伍妩已经四天没直播了。
伍蒙虽然对医院已经熟悉,但毕竟还是个处于青春期的孩子。
蒋思白摔门离开没多久,伍妩收到了伍蒙的电话。
他在电话里小声地问:“姐,你能来医院陪我么?”
少年清爽的声音带着一丝被刻意压抑的哭腔,他不想让伍妩听出来他在哭。
一直假装坚强的小孩,偶尔表露出的脆弱,比任何时候都让人心疼。
他颤抖的尾音,让伍妩的心都碎了。
她说:“好,你等等,姐姐马上就过来了。”
伍妩收拾好几天的衣服,打车赶去了医院。
凌晨的医院走廊,恢复了安静,没有人来人往的热闹,方显出医院原本的凄凉白色。
伍妩走进伍蒙的病房,房间里的两扇窗帘合着,屋里漆黑一片。
她打开门,走廊上的光迫不及待地扩大自己的领域,在病房的地上投下斜着的门框形状。
伍蒙缩在被子里,他的个子在同龄中不算高,因为生病吃药身体一直很瘦弱,在被子下显出微微凸起的形状。
伍妩的心像被钝器砸中了,她深吸一口气,关上了门。
她走到伍蒙的床尾,把手里的东西放在床尾对面的沙发上。她走到床头,把手放在被子上。她的手下传来一阵阵的震动,还有抽泣声。
伍妩俯下身,隔着被子把脸靠在伍蒙的头上。
他们的父母去世时,伍妩已经成年了,而伍蒙还只是一个六岁的孩子。
伍妩和伍蒙在亲戚互相推诿的争执中,被当作垃圾一样扔来扔去。
伍妩从很早之前就见过了人世险恶,可对于伍蒙来说,这一切都来得太早。他靠在伍妩的怀里,瞪大了双眼,惊恐地看着这一切。
直到伍妩的手盖住他的眼睛。
伍妩决定自己抚养伍蒙,结束这场丑恶的闹剧。家里的亲戚听了她的话,都立马松了一口气。他们脸上的喜悦被强力压下去,面上露出一种狐狸在吃猎物之前的心软。

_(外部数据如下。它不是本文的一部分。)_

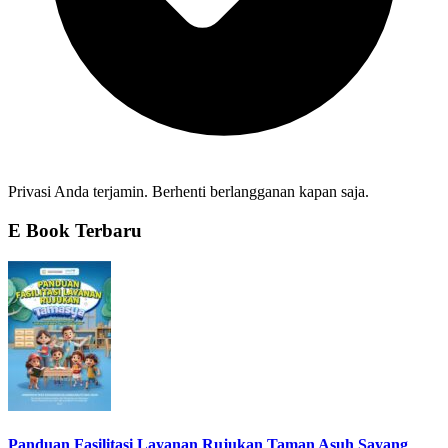
Privasi Anda terjamin. Berhenti berlangganan kapan saja.
E Book Terbaru
Panduan Fasilitasi Layanan Rujukan Taman Asuh Sayang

伍妩和伍蒙靠在一起,像曾经的很多次一样。伍蒙在哭,伍妩在听。
只是不知从什么时候开始,伍蒙已经不愿意在伍妩面前展现自己的哭脸,他需要用一堵墙,一扇门,或是一床薄薄的棉被遮挡住这个丢脸的时刻。
曾经窝在她怀里大哭的小孩,已经长成了会因为自己的胆小恐惧而羞愧的少年,伍妩心里像被铁熨斗烫过一般,热乎乎得疼。
伍妩和伍蒙靠在一起,谁也不说话。